▸ **Petikan Teks**

# # # #

Narwastu.id – Emanuel Dapa Loka, yang merupakan salah satu pendiri Perkumpulan Wartawan Media Kristiani Indonesia (PERWAMKI) dan pernah jadi Ketua Umum PERWAMKI adalah figur jurnalis cerdas. Selain giat menulis di berbagai media nasional, berkarya di media Kristiani, Eman, begitu ia akrab dipanggil juga giat menulis buku. Buku berjudul “Takdir Manusia Bekerja Bukan Korupsi” adalah salah satu karyanya. Dan beberapa buku yang memotivasi sudah pernah ditulisnya. Eman yang pernah meraih juara dalam sanyembara menulis yang diadakan “Kompas” pernah juga menjadi Ketua Persatuan Wartawan Katolik Indonesia. Dan ia pun termasuk dalam “21 Tokoh Kristiani 2013 Pilihan Majalah NARWASTU.”
Buku “Takdir Manusia Bekerja Bukan Korupsi” yang terdiri dari 9 bab dan tebalnya 212 halaman ini menarik disimak. Dan buku ini bisa dijadikan referensi untuk membahas persoalan korupsi yang marak terjadi di negeri ini. Dalam salah satu tulisannya, Eman menguraikan, ketika lahir ke dunia, setiap manusia sudah membawa serta hasrat atau semangat dan beban sekaligus, Keduanya berasal dari Tuhan dengan harapan sang manusia mengolahnya dalam kehidupan yang menuntut kerja keras dan totalitas ini. Dalam bahasa sosiologi dikatakan, diri manusia merupakan tempat terjadinya dialektika antara hasrat dan beban. Manusia adalah tegangan bolak-balik antara hasrat dan beban. Hasrat bertugas mengantar atau menuntun manusia mencapai visi, sedangkan visi menggerakkan hasrat untuk terus merangsek maju mencapai tujuan.

# # # #

▸ **Blok Data**

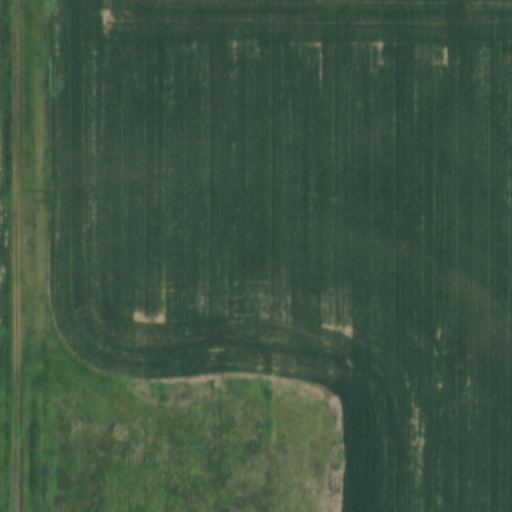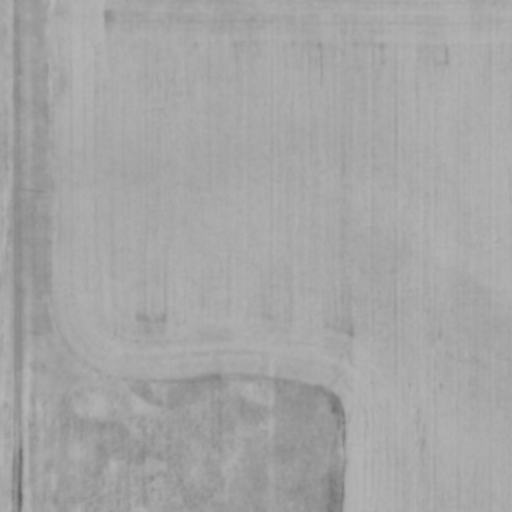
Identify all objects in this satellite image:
road: (17, 256)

# # # #

▸ **Tugas yang Diberikan A**
Menurut petikan tentang buku Emanuel Dapa Loka, berapa halaman tebal buku “Takdir Manusia Bekerja Bukan Korupsi”?
▸ **Tugas yang Diberikan B**
Tuliskan lanjutan petikan tentang buku Emanuel Dapa Loka, dimulai sesudah kalimat terakhirnya.

▸ **Keluaran yang Diharapkan A**
212 halaman.

▸ **Keluaran yang Diharapkan B**
Dari pengalaman keseharian, proses yang manusia lalui dalam perjuangan memang tidak jarang diiringi “penderitaan.” Namun seperti kata Rasul Paulus dalam Roma 5:3-5, penderitaan semacam ini akan menimbulkan ketekunan. Dan selanjutnya ketekunan menimbulkan tahan uji yang berujung pada pengharapan. Menurut Rasul Paulus, hidup manusia haruslah bermakna. Dalam konteks ini, makna hidup itu ditemukan dalam kerja. “Tetapi jika aku harus hidup di dunia ini, itu berarti bagiku bekerja memberi buah,” begitu ia katakan dalam Filipi 1:22a. Nampak bahwa Paulus mempunyai suatu kesadaran penuh atas arti hidupnya di dunia, yaitu bekerja menghasilkan buah.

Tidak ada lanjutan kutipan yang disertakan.